Required action: Give all of the data below again exactly, and drop the images.

Information provided:

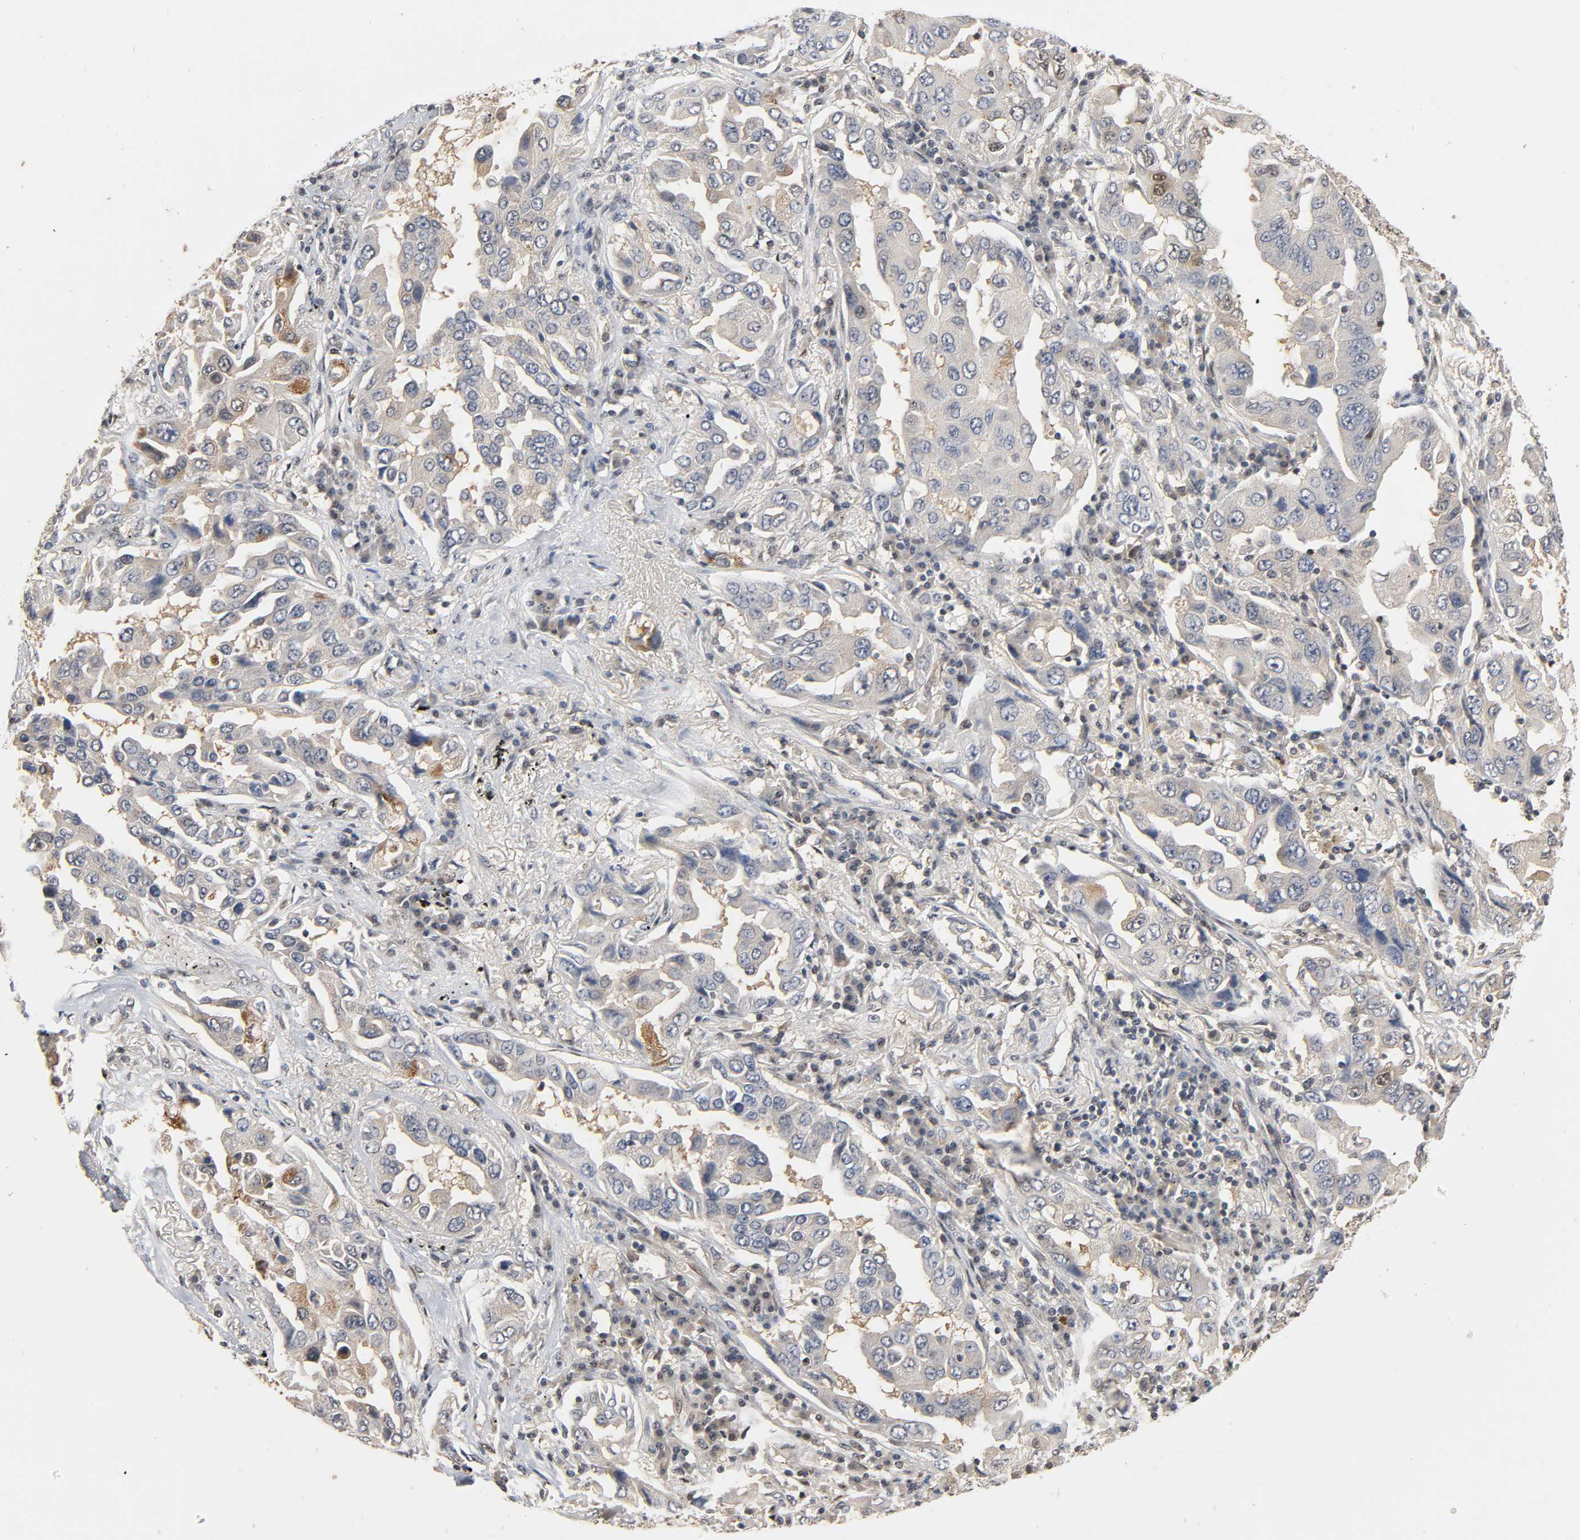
{"staining": {"intensity": "weak", "quantity": "25%-75%", "location": "cytoplasmic/membranous,nuclear"}, "tissue": "lung cancer", "cell_type": "Tumor cells", "image_type": "cancer", "snomed": [{"axis": "morphology", "description": "Adenocarcinoma, NOS"}, {"axis": "topography", "description": "Lung"}], "caption": "A high-resolution micrograph shows IHC staining of lung cancer (adenocarcinoma), which displays weak cytoplasmic/membranous and nuclear staining in about 25%-75% of tumor cells.", "gene": "UBC", "patient": {"sex": "female", "age": 65}}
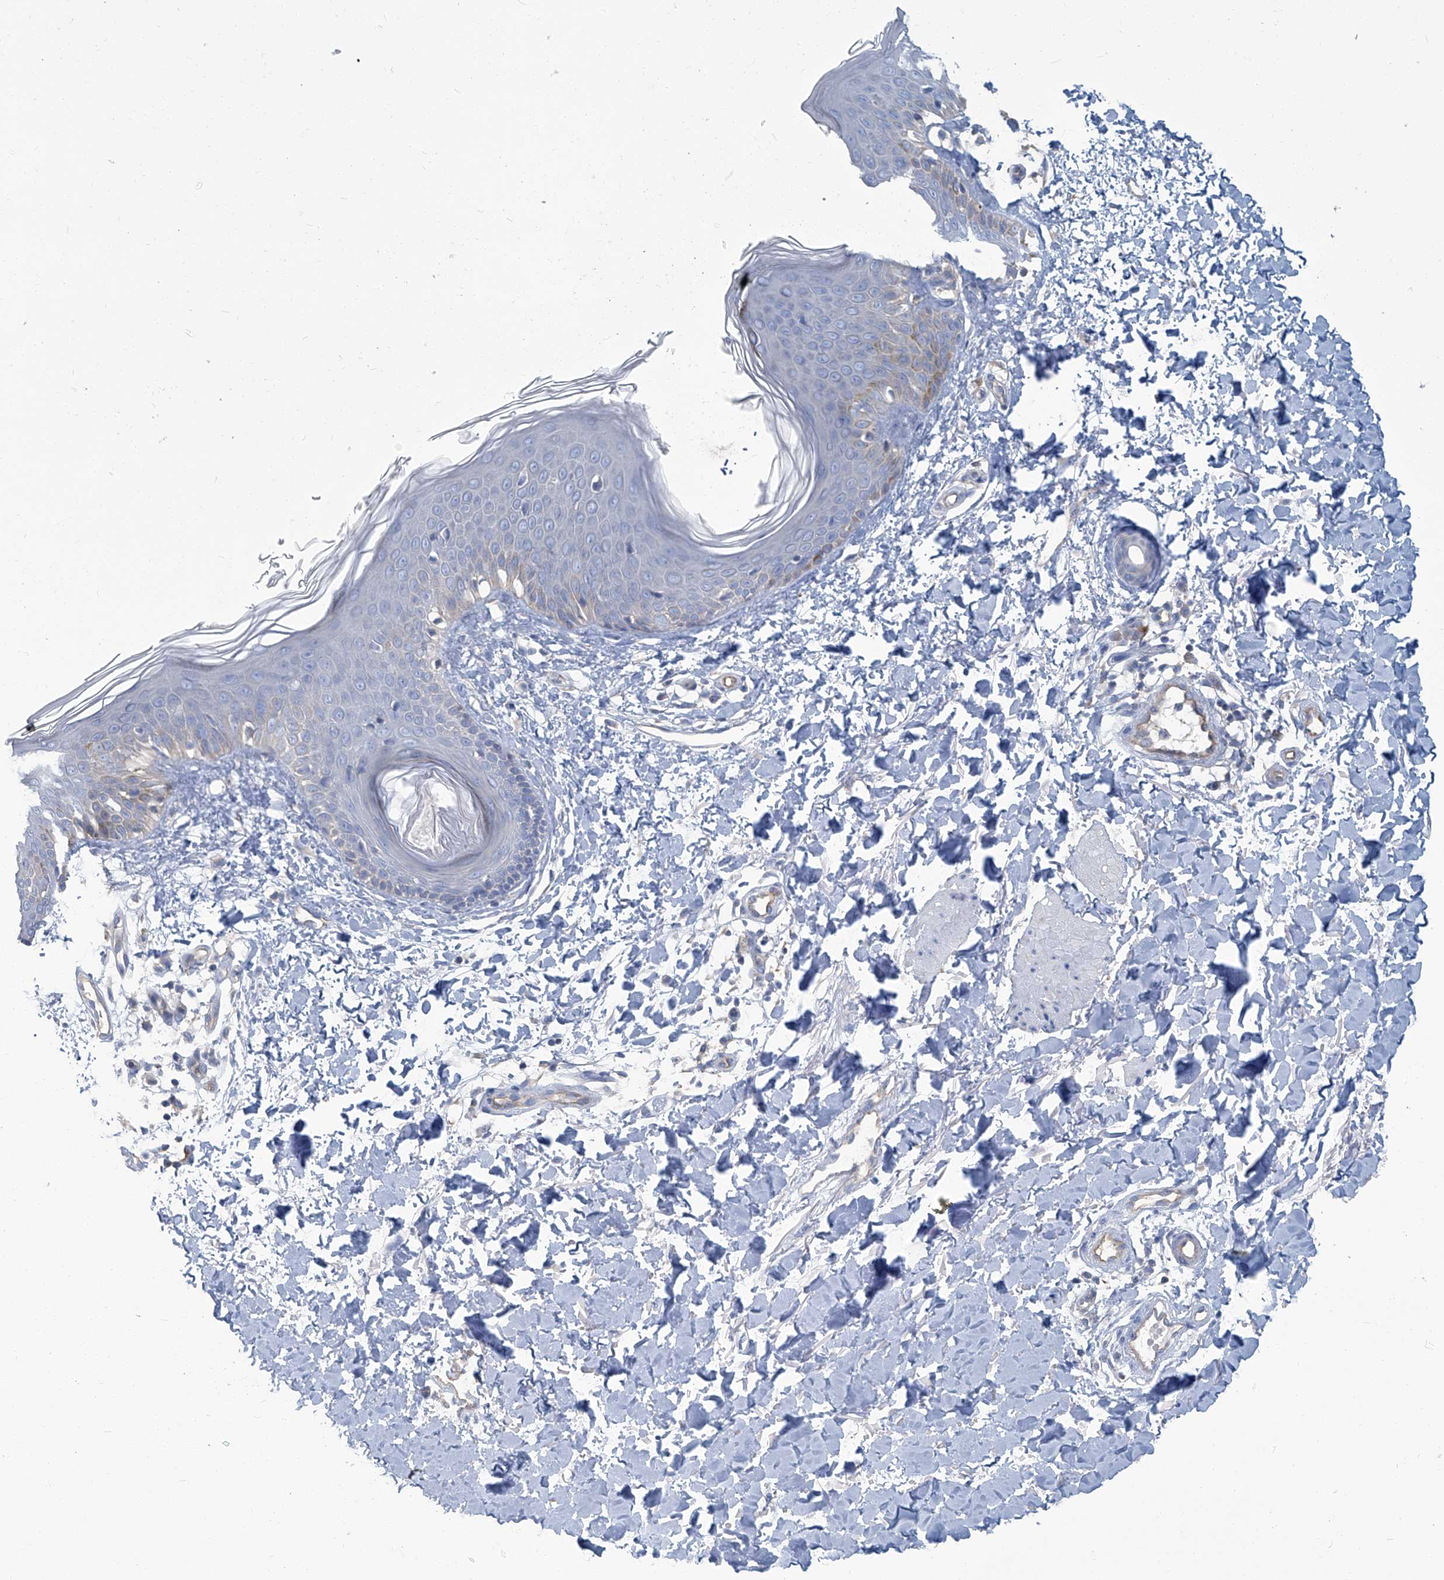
{"staining": {"intensity": "negative", "quantity": "none", "location": "none"}, "tissue": "skin", "cell_type": "Fibroblasts", "image_type": "normal", "snomed": [{"axis": "morphology", "description": "Normal tissue, NOS"}, {"axis": "topography", "description": "Skin"}], "caption": "An immunohistochemistry histopathology image of benign skin is shown. There is no staining in fibroblasts of skin. Nuclei are stained in blue.", "gene": "PFKL", "patient": {"sex": "male", "age": 37}}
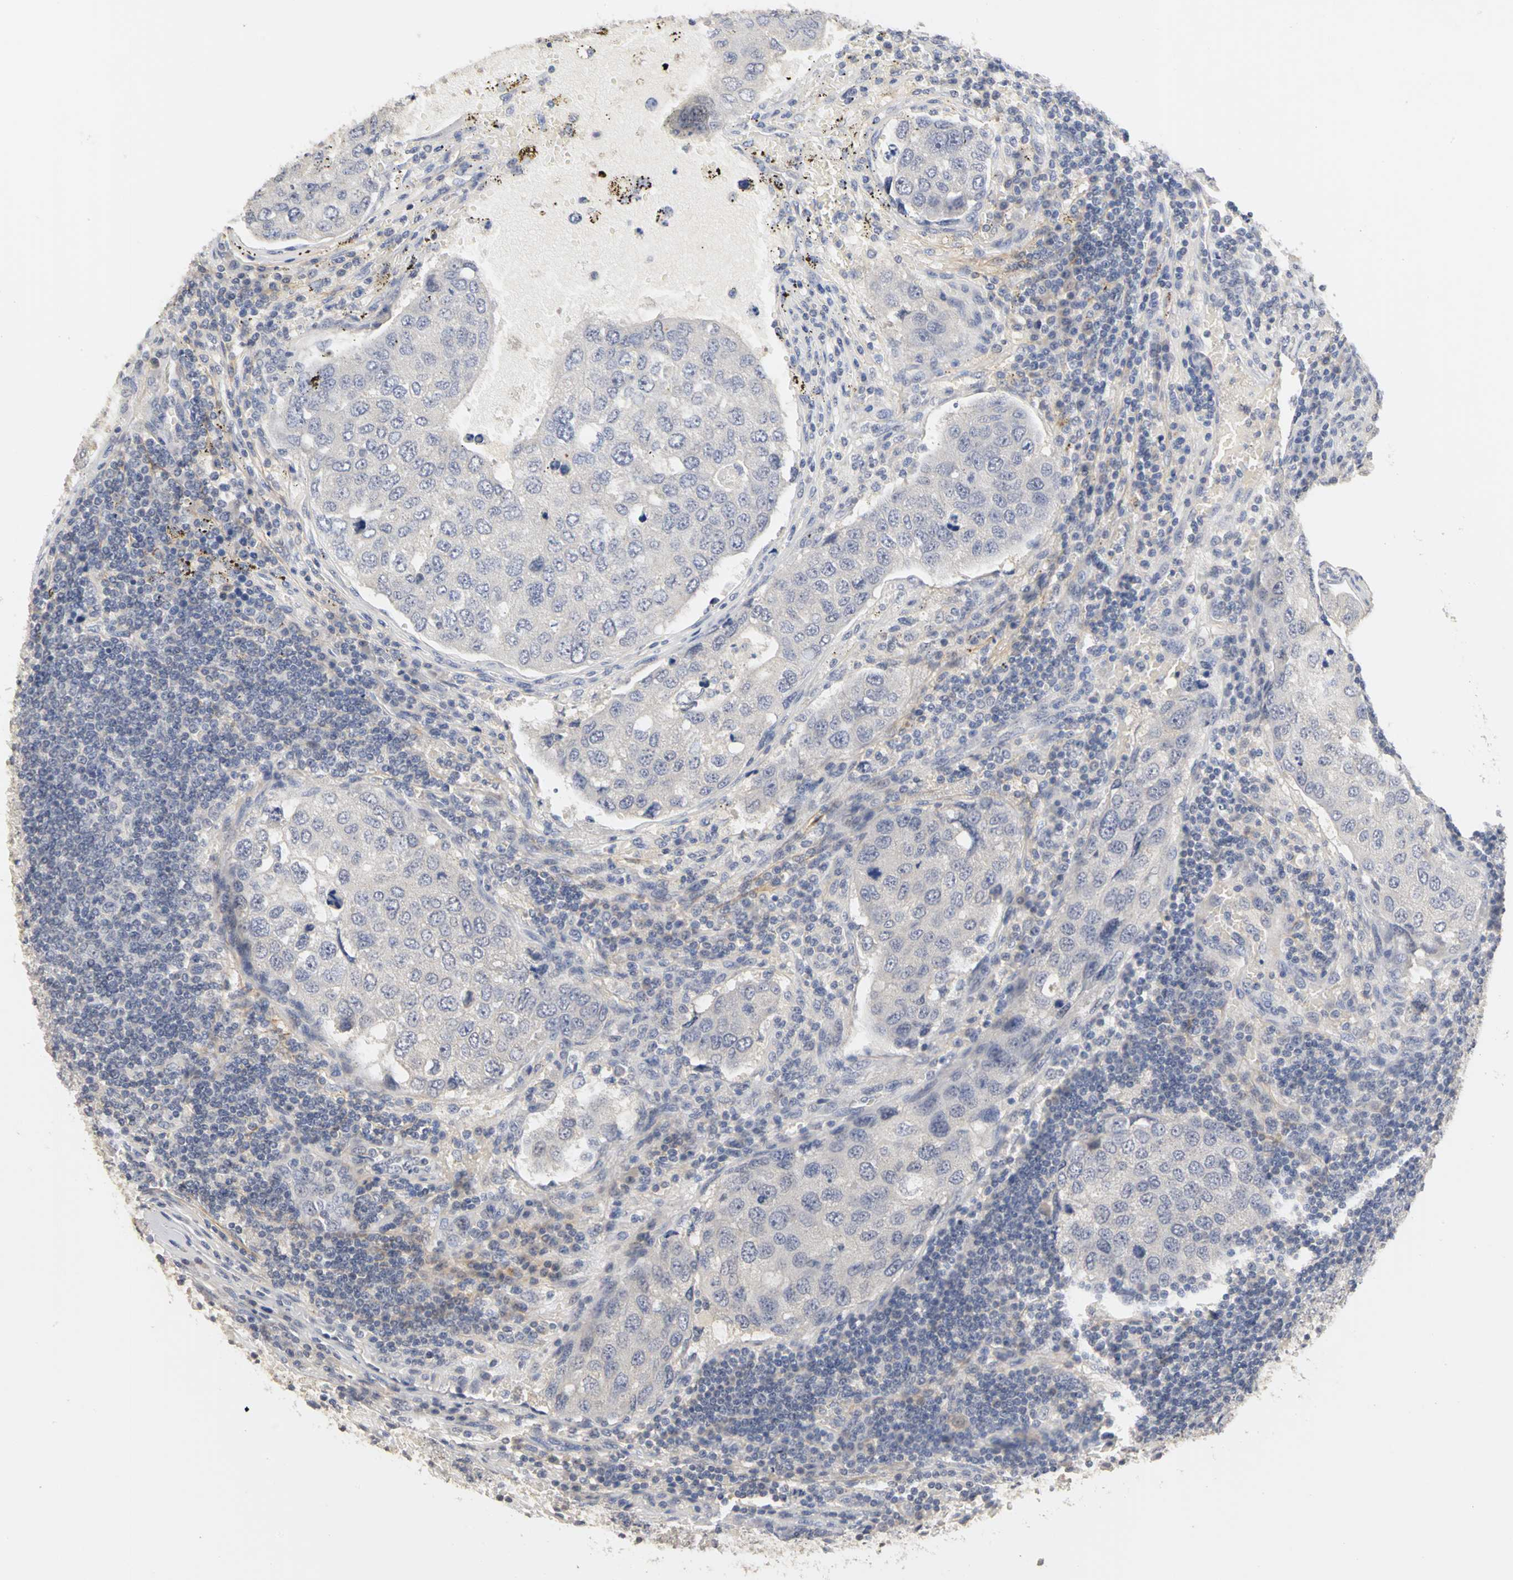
{"staining": {"intensity": "negative", "quantity": "none", "location": "none"}, "tissue": "urothelial cancer", "cell_type": "Tumor cells", "image_type": "cancer", "snomed": [{"axis": "morphology", "description": "Urothelial carcinoma, High grade"}, {"axis": "topography", "description": "Lymph node"}, {"axis": "topography", "description": "Urinary bladder"}], "caption": "Human high-grade urothelial carcinoma stained for a protein using IHC reveals no positivity in tumor cells.", "gene": "PGR", "patient": {"sex": "male", "age": 51}}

Solution for this task:
{"staining": {"intensity": "weak", "quantity": "25%-75%", "location": "cytoplasmic/membranous,nuclear"}, "tissue": "lung cancer", "cell_type": "Tumor cells", "image_type": "cancer", "snomed": [{"axis": "morphology", "description": "Adenocarcinoma, NOS"}, {"axis": "topography", "description": "Lung"}], "caption": "A high-resolution micrograph shows IHC staining of lung cancer (adenocarcinoma), which displays weak cytoplasmic/membranous and nuclear staining in about 25%-75% of tumor cells.", "gene": "UBC", "patient": {"sex": "female", "age": 65}}
{"staining": {"intensity": "negative", "quantity": "none", "location": "none"}, "tissue": "skin", "cell_type": "Fibroblasts", "image_type": "normal", "snomed": [{"axis": "morphology", "description": "Normal tissue, NOS"}, {"axis": "topography", "description": "Skin"}], "caption": "An immunohistochemistry histopathology image of benign skin is shown. There is no staining in fibroblasts of skin. Nuclei are stained in blue.", "gene": "PFKL", "patient": {"sex": "male", "age": 37}}
{"staining": {"intensity": "negative", "quantity": "none", "location": "none"}, "tissue": "urothelial cancer", "cell_type": "Tumor cells", "image_type": "cancer", "snomed": [{"axis": "morphology", "description": "Urothelial carcinoma, High grade"}, {"axis": "topography", "description": "Lymph node"}, {"axis": "topography", "description": "Urinary bladder"}], "caption": "Human high-grade urothelial carcinoma stained for a protein using IHC reveals no positivity in tumor cells.", "gene": "PGR", "patient": {"sex": "male", "age": 51}}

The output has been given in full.